There’s a scene so broad it reminded me of the mostly forgotten P.J. Hogan comedy Mental from 2012, which, like this film, seems influenced by The Sound of Music. Patricia has a patient (Chris Gethard) who in his first session says he can’t stop picturing her naked. The second time we see him he mentions that he’s still afraid and so she begins disrobing as she tells him a story. When she’s done her naked body is hidden from the camera by Gethard’s head, which does at long last tell you the scene is meant to be funny (in a distinctly 1966 second-rate Peter Sellers vehicle way), and then Hathaway starts shrieking the punchline. Hathaway has been funny in the past, and heaven knows she’s been affecting, but the idea that a scene needs her to get naked and screaming in order to provoke a response from the audience would be baffling under ordinary circumstances. The impression here is that this very sleepy movie is waking itself up as well as any audience members whose mind has understandably begun to wander.
She Came To Me seems almost experimental, an exercise in seeing how far you can warp and stretch a joke until it no longer resembles one.

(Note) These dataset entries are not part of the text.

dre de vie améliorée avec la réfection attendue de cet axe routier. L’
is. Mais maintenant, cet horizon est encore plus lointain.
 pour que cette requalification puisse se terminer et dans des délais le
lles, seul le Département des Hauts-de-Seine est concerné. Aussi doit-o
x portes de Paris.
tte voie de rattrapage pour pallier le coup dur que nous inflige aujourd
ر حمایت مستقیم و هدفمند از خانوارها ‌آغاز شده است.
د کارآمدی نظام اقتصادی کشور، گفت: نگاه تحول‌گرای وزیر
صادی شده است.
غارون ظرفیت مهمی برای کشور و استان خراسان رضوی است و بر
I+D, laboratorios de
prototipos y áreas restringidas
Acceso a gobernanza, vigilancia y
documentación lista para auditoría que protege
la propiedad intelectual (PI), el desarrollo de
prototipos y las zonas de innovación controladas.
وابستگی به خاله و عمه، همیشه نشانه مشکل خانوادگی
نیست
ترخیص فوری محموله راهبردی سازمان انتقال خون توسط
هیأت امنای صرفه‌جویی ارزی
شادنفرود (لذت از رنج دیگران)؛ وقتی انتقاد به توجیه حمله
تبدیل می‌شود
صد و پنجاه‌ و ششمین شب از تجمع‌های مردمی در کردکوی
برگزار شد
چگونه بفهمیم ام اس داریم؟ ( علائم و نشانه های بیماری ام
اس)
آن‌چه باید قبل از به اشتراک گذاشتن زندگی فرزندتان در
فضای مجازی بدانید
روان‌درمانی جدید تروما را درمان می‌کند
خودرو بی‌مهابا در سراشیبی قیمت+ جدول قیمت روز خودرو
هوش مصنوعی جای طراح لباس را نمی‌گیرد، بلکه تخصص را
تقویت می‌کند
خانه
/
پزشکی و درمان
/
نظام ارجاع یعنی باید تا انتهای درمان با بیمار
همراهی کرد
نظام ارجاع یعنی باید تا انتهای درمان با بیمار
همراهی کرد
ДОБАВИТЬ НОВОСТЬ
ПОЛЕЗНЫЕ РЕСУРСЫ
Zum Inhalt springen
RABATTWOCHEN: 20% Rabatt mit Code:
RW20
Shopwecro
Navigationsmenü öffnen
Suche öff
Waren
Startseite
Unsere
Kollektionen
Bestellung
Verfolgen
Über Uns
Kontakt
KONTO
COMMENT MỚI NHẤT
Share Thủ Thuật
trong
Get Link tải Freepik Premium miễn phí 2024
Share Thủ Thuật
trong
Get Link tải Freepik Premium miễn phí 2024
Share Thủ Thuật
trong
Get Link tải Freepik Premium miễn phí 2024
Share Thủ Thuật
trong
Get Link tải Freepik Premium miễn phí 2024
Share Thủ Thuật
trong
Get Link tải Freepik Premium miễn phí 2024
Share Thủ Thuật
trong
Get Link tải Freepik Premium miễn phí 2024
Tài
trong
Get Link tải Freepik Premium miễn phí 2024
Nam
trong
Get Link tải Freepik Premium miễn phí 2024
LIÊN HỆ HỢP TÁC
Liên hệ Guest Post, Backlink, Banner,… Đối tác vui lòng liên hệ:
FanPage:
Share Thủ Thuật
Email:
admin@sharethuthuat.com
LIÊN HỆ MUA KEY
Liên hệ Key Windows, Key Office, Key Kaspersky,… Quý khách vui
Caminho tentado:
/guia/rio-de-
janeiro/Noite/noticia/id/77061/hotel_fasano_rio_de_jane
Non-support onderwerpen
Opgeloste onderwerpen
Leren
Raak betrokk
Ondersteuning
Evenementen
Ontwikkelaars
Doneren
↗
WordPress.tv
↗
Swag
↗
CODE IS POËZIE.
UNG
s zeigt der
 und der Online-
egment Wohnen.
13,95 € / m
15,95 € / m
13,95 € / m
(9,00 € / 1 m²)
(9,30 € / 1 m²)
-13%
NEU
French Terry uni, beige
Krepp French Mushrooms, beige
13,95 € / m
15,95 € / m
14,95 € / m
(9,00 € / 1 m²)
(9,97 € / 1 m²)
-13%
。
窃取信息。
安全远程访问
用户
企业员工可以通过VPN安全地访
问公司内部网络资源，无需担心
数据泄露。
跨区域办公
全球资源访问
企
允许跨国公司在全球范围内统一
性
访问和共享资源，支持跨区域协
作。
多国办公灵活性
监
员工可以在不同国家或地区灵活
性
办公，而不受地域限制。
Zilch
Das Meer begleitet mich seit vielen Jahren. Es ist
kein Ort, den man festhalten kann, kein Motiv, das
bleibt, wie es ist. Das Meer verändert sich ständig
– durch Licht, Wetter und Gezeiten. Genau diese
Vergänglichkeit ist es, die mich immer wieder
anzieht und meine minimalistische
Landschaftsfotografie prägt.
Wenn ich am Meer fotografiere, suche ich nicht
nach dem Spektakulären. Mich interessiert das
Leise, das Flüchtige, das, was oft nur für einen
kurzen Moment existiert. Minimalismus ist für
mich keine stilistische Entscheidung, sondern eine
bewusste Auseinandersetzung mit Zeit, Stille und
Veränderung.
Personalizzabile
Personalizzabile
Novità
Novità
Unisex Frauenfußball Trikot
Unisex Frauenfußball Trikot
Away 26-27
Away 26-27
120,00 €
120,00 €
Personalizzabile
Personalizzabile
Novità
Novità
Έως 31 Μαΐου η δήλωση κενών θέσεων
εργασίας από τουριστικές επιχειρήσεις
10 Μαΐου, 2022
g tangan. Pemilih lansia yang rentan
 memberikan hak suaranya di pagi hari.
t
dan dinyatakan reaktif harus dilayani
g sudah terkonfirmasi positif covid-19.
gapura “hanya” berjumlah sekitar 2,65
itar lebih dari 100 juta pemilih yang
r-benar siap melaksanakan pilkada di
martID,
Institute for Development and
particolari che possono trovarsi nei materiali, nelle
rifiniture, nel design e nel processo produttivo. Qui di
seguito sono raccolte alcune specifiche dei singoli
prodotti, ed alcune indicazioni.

Certainly Miller’s mind has gone astray a handful of times by that point. In fleshing out the story and Dinklage’s character she’s given free rein to composer Bryce Dessner, who you might know best from his day job as one of the guitarists for the band The National (speaking of sleepy), not simply to carpet the movie with twinkling incidental music that has no interest in the comedy happening around it, but also to create the operas that Steven writes in the film. Credit where credit is due, Dessner’s music is astonishingly gorgeous during these passages, and the lead performers sell their parts beautifully. Very few movies incorporate an actual depiction of contemporary American opera (or indeed acknowledge that such a thing has a storied history) and Dessner does not waste the fifteen minutes of unvarnished screen time his work is given.
I would have preferred a movie that was merely an adaptation of these fake operas, rather than the confusingly dry account of their inspiration. This stuff is stratospheric and deserved more than to be one more punchline in need of a neon sign reminding the audience to laugh. Certainly no one else would have dreamt of making She Came to Me and that sort of thing should be celebrated, but we must also ask why no one else would have dreamt of making it.
She Came to Me opens in select theaters October 6th.